Nick Grey & The Random Orchestra
You’re Mine Again

Masculinity – when not expressed in violence – can be a ridiculous thing; infinitely more so when affected, and especially when accompanied by pretensions of sensuality. Without a strong sense of irony, how could one take seriously so many songwriters? Appropriately self-deflating figures such as Bowie, Bonnie Prince Billy and Serge Gainsbourg find berth in the variegated pop montage of Nick Grey’s latest album, You’re Mine Again, which lands with equal measures of sincerity and self-deprecation, and while this doesn’t quite elevate Grey to the level of his muses, at least shows him to be of suitably similar sentiments. And while very much the product of a fertile and exploratory mind, Grey’s semi-pastiche efforts convey a convincing over-identification with the different aspects of thwarted masculinity, in a manner that practically passes through the other side of its own theatricality.

The explicit intention of You’re Mine Again is to explore the many states of agitation – such as paranoia, anger and denial  – induced by romantic attachments, and their relativity to an idealised (and perhaps mistreated) partner, in a subdued, ‘80s sounding vein of soulful chanson.
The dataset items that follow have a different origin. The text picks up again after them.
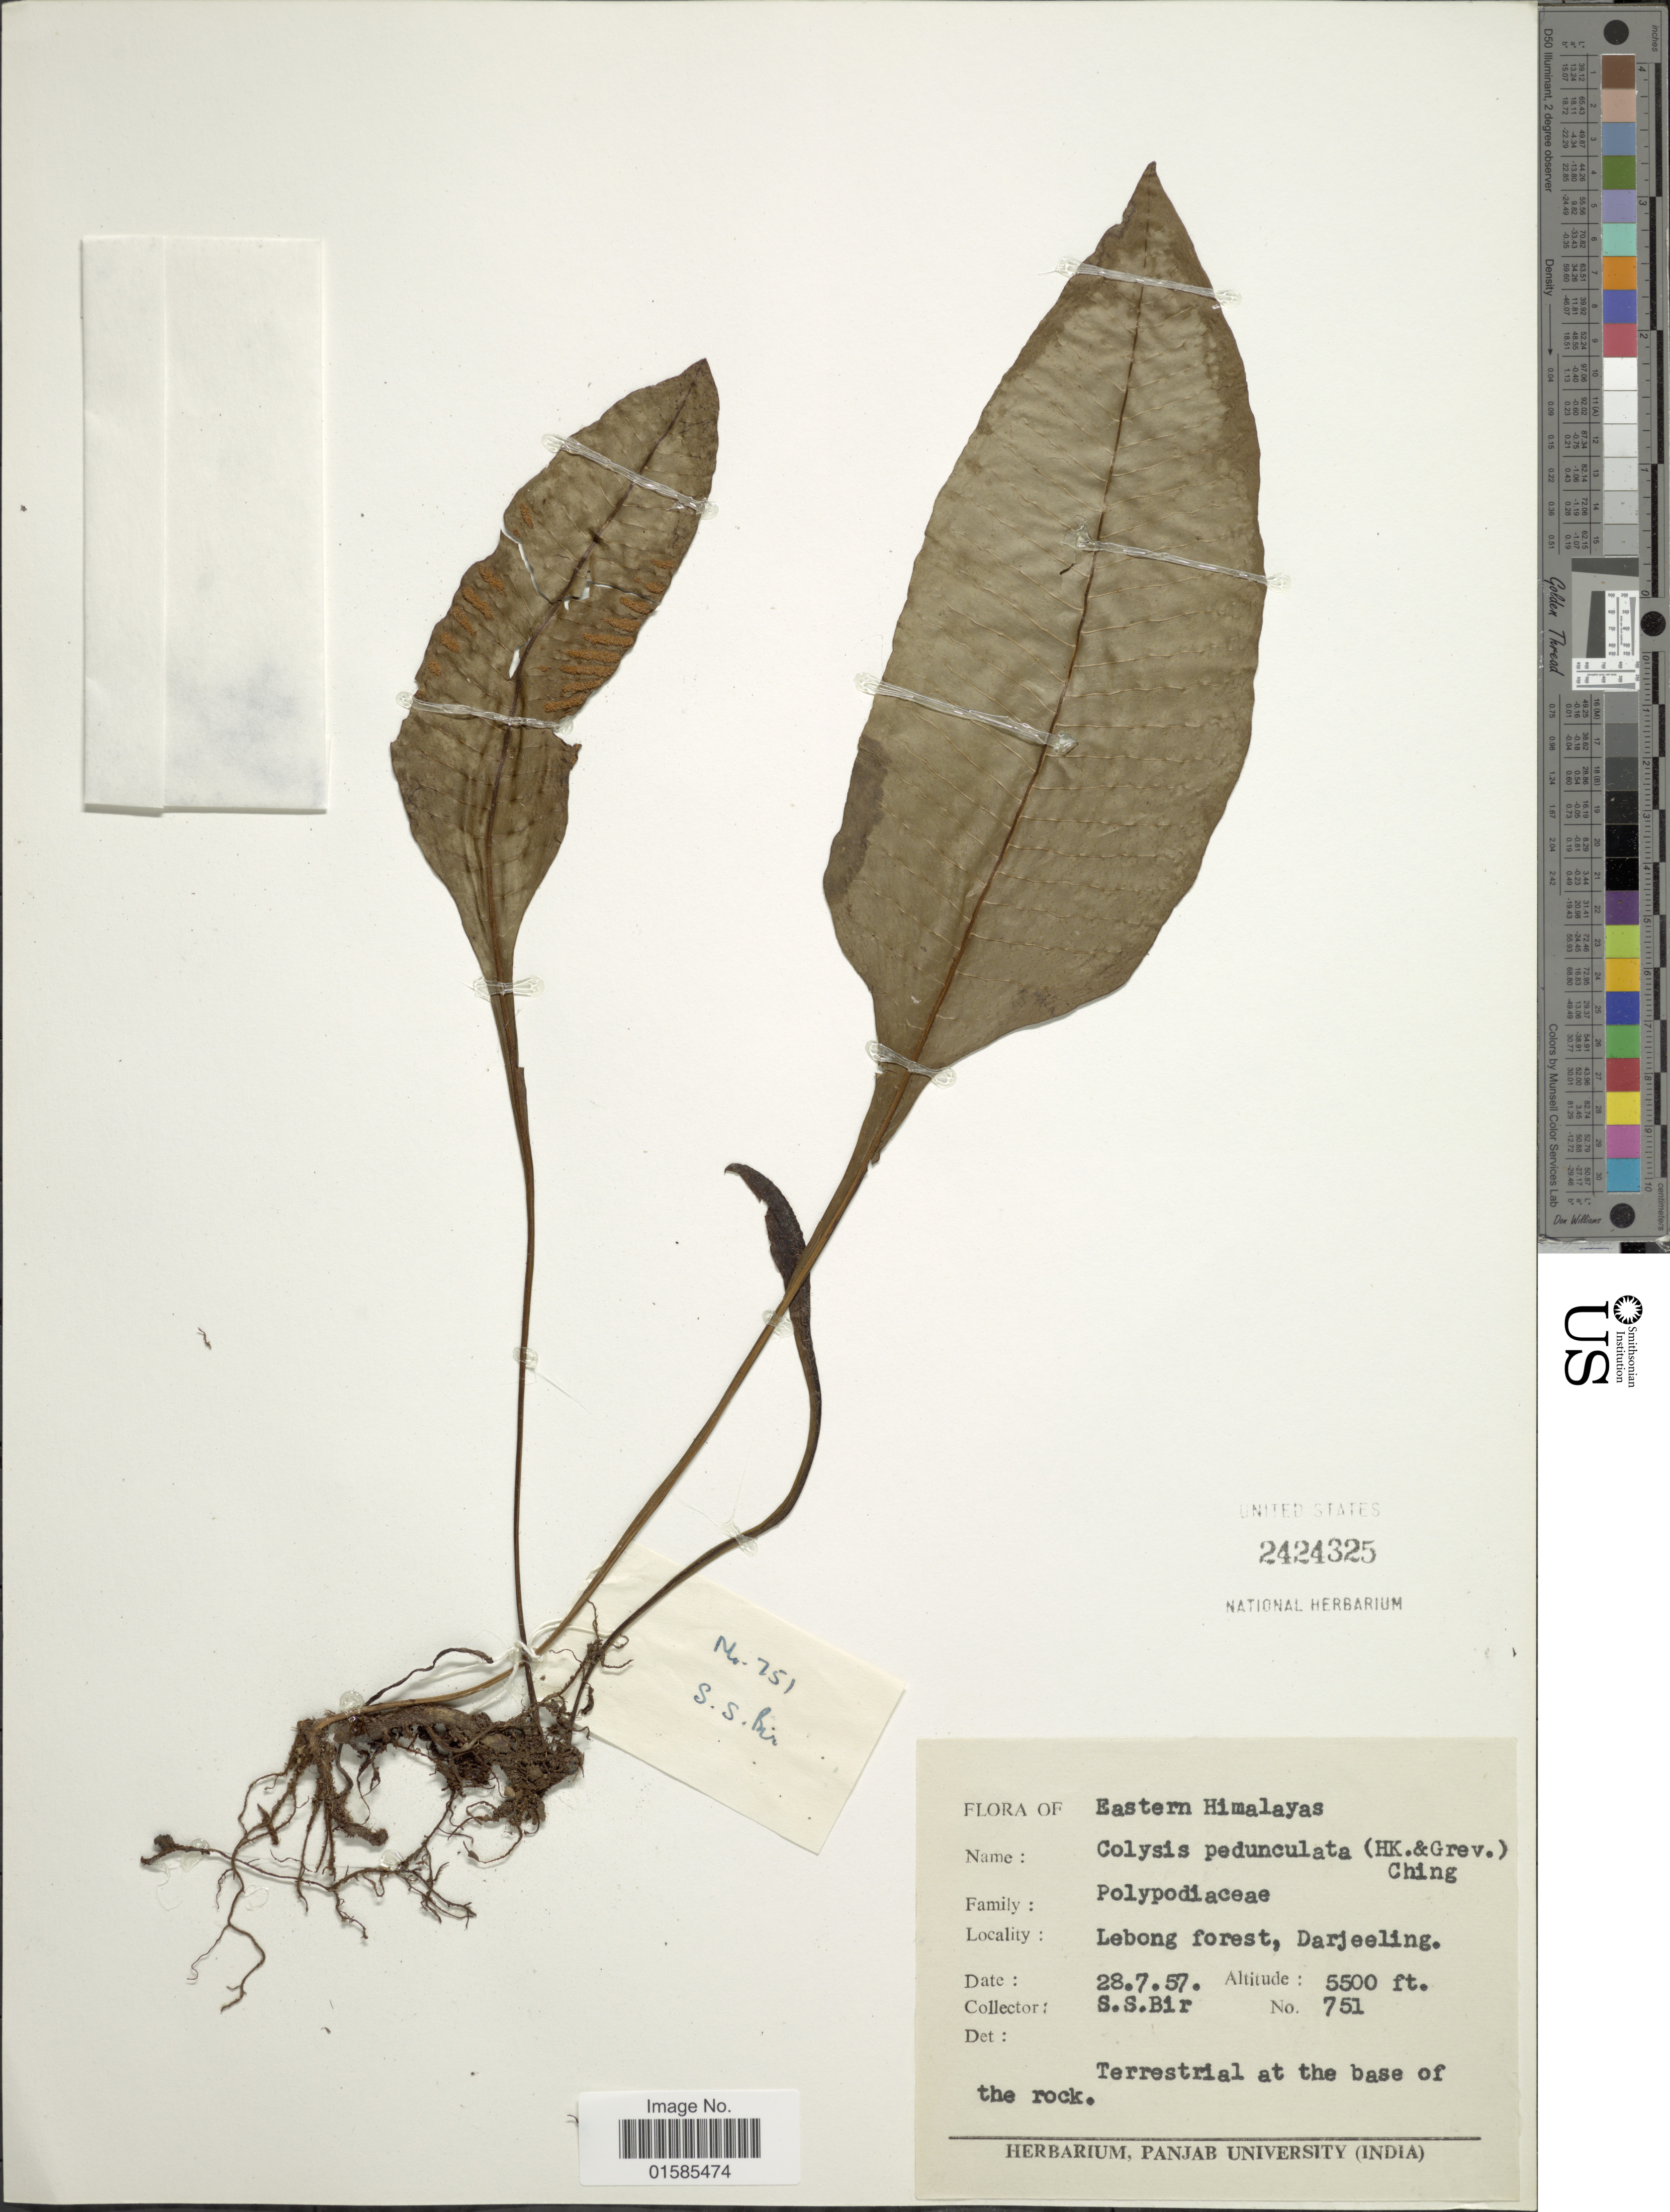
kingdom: Plantae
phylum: Tracheophyta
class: Polypodiopsida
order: Polypodiales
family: Polypodiaceae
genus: Leptochilus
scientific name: Leptochilus pedunculatus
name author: (Hook. & Grev.) Fraser-Jenk.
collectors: S. S. Bir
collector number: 751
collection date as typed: Transcribed d/m/y: 28/7/57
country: India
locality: Eastern Himalayas, Lebong forest, Darjeeling, Panjab University (India)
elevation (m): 1676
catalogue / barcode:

I’ve elected not to take his lyrics at face value, but rather to see this smouldering artist persona as tongue-in-cheek, notorious episodes being the scarf, bread and shoe-less narrator exuding corny delight at having someone to share his twin bed in ‘Heart Of The Glacier’ – with its Gainsbourg fixation played out in slithering bass and breathy, dispassionate tones – and the ‘oh-oh-oh-oh-ohh’-overwrought lyricism of the title track, which comes across like Chris Morris lampooning the Britpop act of the day.

Reservations aside, Grey has assembled a crack team of musicians to breathe life into his specifications, making every song a revelation in the form, each linked to the next by a slightly forced sanguinity, which verges as close to the siren-call of a lonely soul as it does self-defeat. And in contrast to Grey’s self-defined torpidity, the pop sentiments that flavour each track are many and varied, from the electro-pop longing of ‘My Love Affair With Might’ to the sun-baked southern twang and drawl of ‘Death Of The Dogman’ whose narrator is still living with his mother. Perhaps the most striking contrast resides in forlorn finisher, ‘Enchantée’, with French vocals delegated to Sarah Maison, whose counterpoint character serves as a token of the overwhelming and distant femininity Grey’s knickers are so in a twist about. So while he does play the literary lover-man role with less finesse than Nick Cave, Grey does at least do so without overt self-regard, making these songs increasingly seductive with each listen.